FIGS. 10 and 11 of the accompanying drawings illustrate such drive coupling device composed of a driven coupling member B in an optical instrument A and a drive coupling member D in an optical instrument C. The optical instruments A, C as combined together may not be positionally aligned or may have the driven and drive coupling members B, D disposed out of alignment. Therefore, when the optical instruments A,C are coupled together, the flat male engaging portion d and the slotted female engaging potion b may be in mesh with each other with their axes E, F out of alignment, as shown in FIGS. 10 and 11. The illustrated drive coupling device has no ability to correct such an axial misalignment. The rotative drive force is transmitted while the flat male engaging portion d and the slotted female engaging portion b are out of axial alignment, with the result that the male and female engaging portions d, b are liable to get distorted or twisted. Further, the male engaging portion d tends to rub against the inner peripheral surface of an axial receiving bore G, damaging the inner peripheral surface thereof and allowing chips from the damaged inner peripheral surface to enter between the inner peripheral surface and the outer peripheral surface of the driven coupling member B. The illustrated prior drive coupling device is therefore of a low torque transmission efficiency, has low durability, and is apt to produce noises, actually. When the drive force is transmitted from the flat male engaging portion d to the slotted female engaging portion b, the flat male engaging portion d contacts an edge b' of the slotted female engaging portion b as shown in FIG. 11. The edge b' is subject to a concentrated shock-induced stress and may be damaged thereby as when the drive coupling member D is abruptly stopped. For the above reason, the drive coupling device is less durable, and the damages make the drive coupling device poor in appearance. To eliminate the above shortcomings, the slotted female engaging portion b would have to be formed in a relatively large size.

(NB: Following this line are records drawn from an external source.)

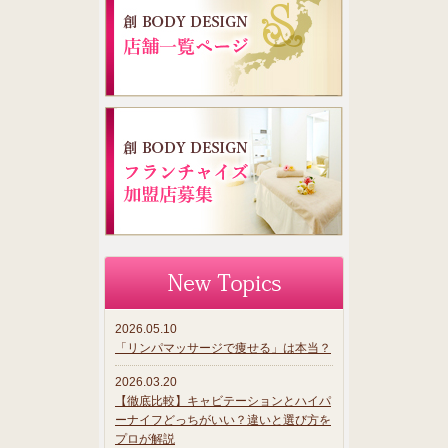
2026.05.10
「リンパマッサージで痩せる」は本当？
2026.03.20
【徹底比較】キャビテーションとハイパ
ーナイフどっちがいい？違いと選び方を
プロが解説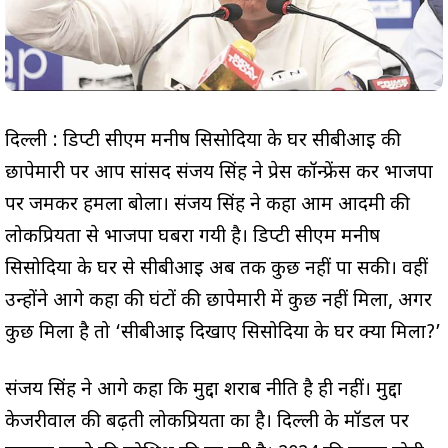
दिल्ली : डिप्टी सीएम मनीष सिसोदिया के घर सीबीआई की
छापेमारी पर आप सांसद संजय सिंह ने प्रेस कॉन्फ्रेंस कर भाजपा
पर जमकर हमला बोला। संजय सिंह ने कहा आम आदमी की
लोकप्रियता से भाजपा घबरा गयी है। डिप्टी सीएम मनीष
सिसोदिया के घर से सीबीआई अब तक कुछ नहीं पा सकी। वहीं
उन्होंने आगे कहा की घंटों की छापेमारी में कुछ नहीं मिला, अगर
कुछ मिला है तो ‘सीबीआई दिखाए सिसोदिया के घर क्या मिला?’
संजय सिंह ने आगे कहा कि मुद्दा शराब नीति है ही नहीं। मुद्दा
केजरीवाल की बढ़ती लोकप्रियता का है। दिल्ली के मॉडल पर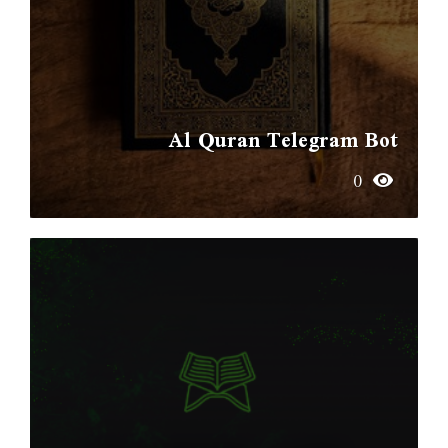
Al Quran Telegram Bot
0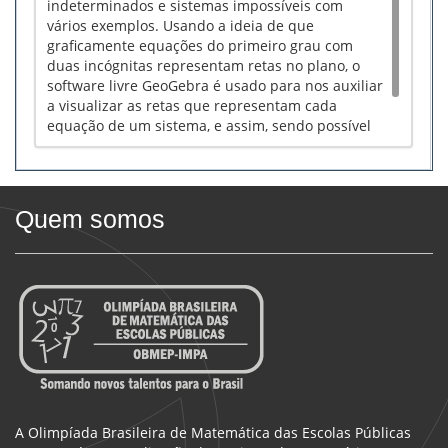
indeterminados e sistemas impossíveis com
vários exemplos. Usando a ideia de que
graficamente equações do primeiro grau com
duas incógnitas representam retas no plano, o
software livre GeoGebra é usado para nos auxiliar
a visualizar as retas que representam cada
equação de um sistema, e assim, sendo possível
visualizar graficamente se um sistema tem
solução ou não, e se é única caso tenha.
Quem somos
A Olimpíada Brasileira de Matemática das Escolas Públicas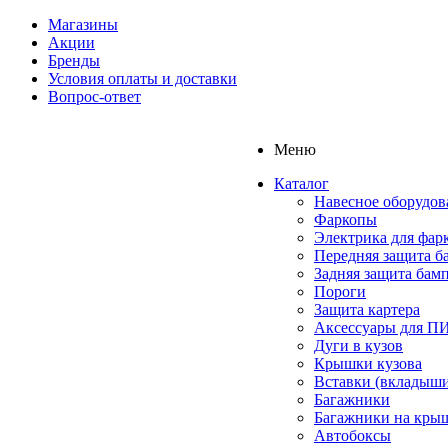
Магазины
Акции
Бренды
Условия оплаты и доставки
Вопрос-ответ
Меню
Каталог
Навесное оборудов
Фаркопы
Электрика для фар
Передняя защита б
Задняя защита бам
Пороги
Защита картера
Аксессуары для 
Дуги в кузов
Крышки кузова
Вставки (вкладыши
Багажники
Багажники на кры
Автобоксы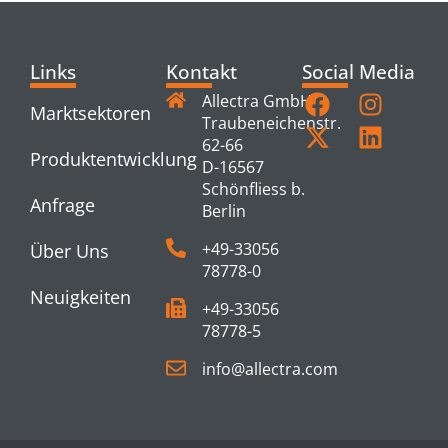
Links
Kontakt
Social Media
Allectra GmbH
Marktsektoren
Traubeneichenstr.
62-66
Produktentwicklung
D-16567
Schönfliess b.
Anfrage
Berlin
+49-33056
Über Uns
78778-0
Neuigkeiten
+49-33056
78778-5
info@allectra.com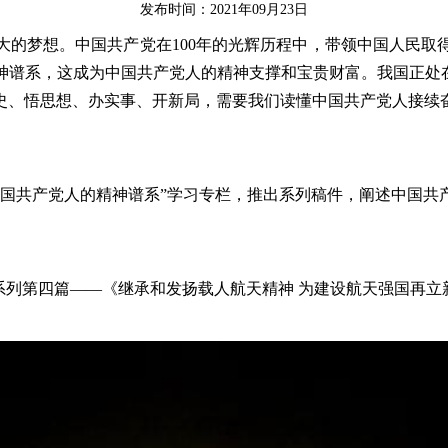
发布时间：2021年09月23日
梦想。中国共产党在100年的光辉历程中，带领中国人民取
神谱系，这成为中国共产党人的精神支撑和宝贵财富。我国正处在
史、悟思想、办实事、开新局，需要我们读懂中国共产党人接续
国共产党人的精神谱系”学习专栏，推出系列稿件，阐述中国共
。
列第四篇——《继承和发扬载人航天精神 为建设航天强国再立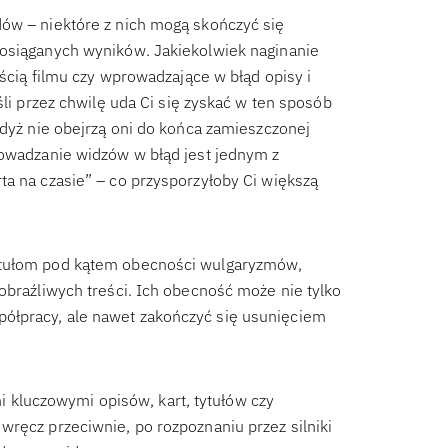
dów – niektóre z nich mogą skończyć się
 osiąganych wyników. Jakiekolwiek naginanie
eścią filmu czy wprowadzające w błąd opisy i
śli przez chwilę uda Ci się zyskać w ten sposób
gdyż nie obejrzą oni do końca zamieszczonej
rowadzanie widzów w błąd jest jednym z
ta na czasie” – co przysporzyłoby Ci większą
tytułom pod kątem obecności wulgaryzmów,
obraźliwych treści. Ich obecność może nie tylko
ółpracy, ale nawet zakończyć się usunięciem
kluczowymi opisów, kart, tytułów czy
wręcz przeciwnie, po rozpoznaniu przez silniki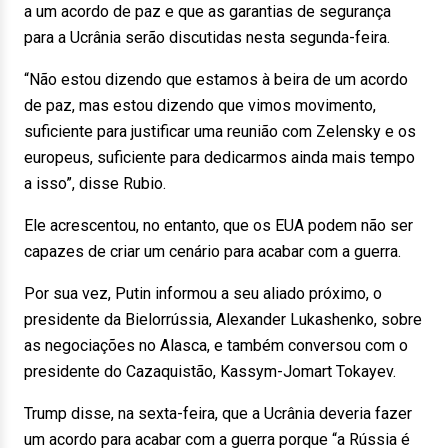
a um acordo de paz e que as garantias de segurança
para a Ucrânia serão discutidas nesta segunda-feira.
“Não estou dizendo que estamos à beira de um acordo
de paz, mas estou dizendo que vimos movimento,
suficiente para justificar uma reunião com Zelensky e os
europeus, suficiente para dedicarmos ainda mais tempo
a isso”, disse Rubio.
Ele acrescentou, no entanto, que os EUA podem não ser
capazes de criar um cenário para acabar com a guerra.
Por sua vez, Putin informou a seu aliado próximo, o
presidente da Bielorrússia, Alexander Lukashenko, sobre
as negociações no Alasca, e também conversou com o
presidente do Cazaquistão, Kassym-Jomart Tokayev.
Trump disse, na sexta-feira, que a Ucrânia deveria fazer
um acordo para acabar com a guerra porque “a Rússia é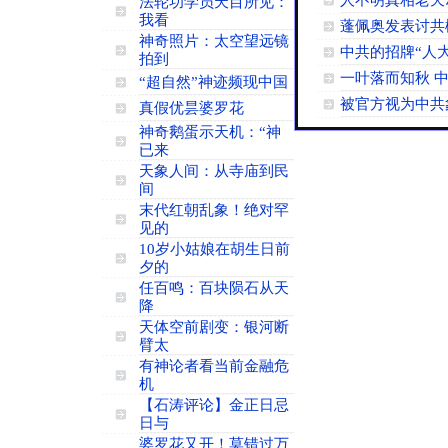
人不明真相老天
法轮功学员天目所见：
我看
蓬佩奥发表讨共
神奇照片：太空望远镜
中共的招牌“人
拍到
一叶落而知秋 
“超自然”神迹频现中国
被官方视为中共
真假优昙婆罗花
神奇鹅蛋示天机：“神
已来
天象人间：从寺庙到民
间
末代红朝乱象！绝对罕
见的
10岁小姑娘在胡生日前
夕的
任百鸣：百块陨石从天
降
天体空前剧变：银河断
臂太
有神论者看当前金融危
机
【石涛评论】金正日忌
日与
婆罗花又开！莫错过万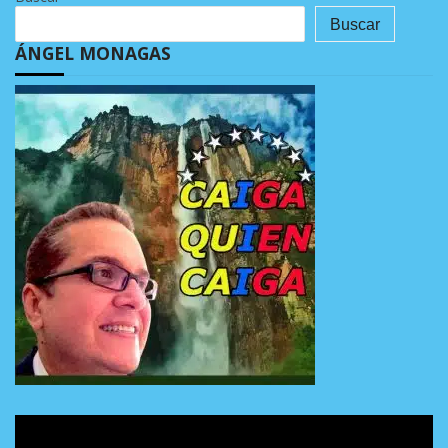
Buscar
ÁNGEL MONAGAS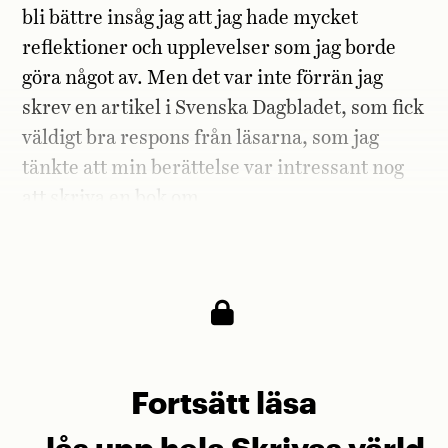
bli bättre insåg jag att jag hade mycket
reflektioner och upplevelser som jag borde
göra något av. Men det var inte förrän jag
skrev en artikel i Svenska ­Dagbladet, som fick
väldigt bra respons från läsarna, som jag
tänkte att min berättelse var intressant nog
att skriva en bok om.
Hur såg din skrivprocess ut?
Fortsätt läsa
– lås upp hela Skrivas värld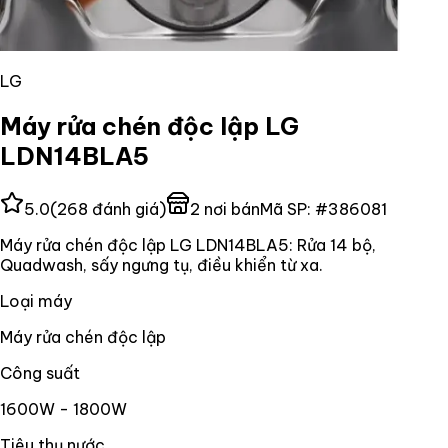
LG
Máy rửa chén độc lập LG
LDN14BLA5
5.0
(
268
đánh giá)
2
nơi bán
Mã SP:
#
386081
Máy rửa chén độc lập LG LDN14BLA5: Rửa 14 bộ,
Quadwash, sấy ngưng tụ, điều khiển từ xa.
Loại máy
Máy rửa chén độc lập
Công suất
1600W - 1800W
Tiêu thụ nước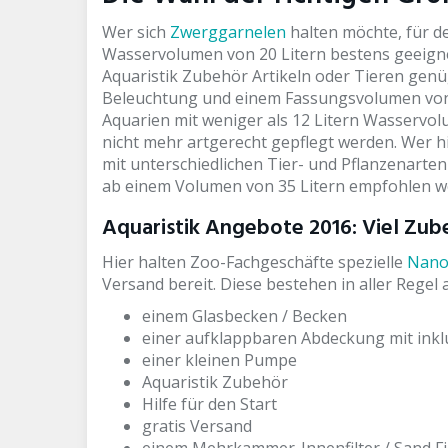
Wer sich
Zwerggarnelen
halten möchte, für d
Wasservolumen von 20 Litern bestens geeigne
Aquaristik Zubehör Artikeln oder Tieren genü
Beleuchtung und einem Fassungsvolumen von 
Aquarien mit weniger als 12 Litern Wasservol
nicht mehr artgerecht gepflegt werden. Wer 
mit unterschiedlichen Tier- und Pflanzenarte
ab einem Volumen von 35 Litern empfohlen w
Aquaristik Angebote 2016: Viel Zub
Hier halten Zoo-Fachgeschäfte spezielle
Nano
Versand bereit. Diese bestehen in aller Regel 
einem Glasbecken / Becken
einer aufklappbaren Abdeckung mit inkl
einer kleinen Pumpe
Aquaristik Zubehör
Hilfe für den Start
gratis Versand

The drive coupling device of Publication (2) transmits torques in the same manner as those of Publications (3) and (4), and has central male and female engaging portions for preventing the male and female coupling members from being misaligned during a rotation. Therefore, it is free from the disadvantages which would arise from the torque transmission by the misaligned drive and driven coupling members. However, the construction is more complex due to the "double-engaging" structure and costly to manufacture. Moreover, the male and female engaging portions have no ability to guide the male and female coupling members for centering their axes when the axes are misaligned beyond a certain degree so as not to allow engagement of the central male engaging portion into the central female engaging portion.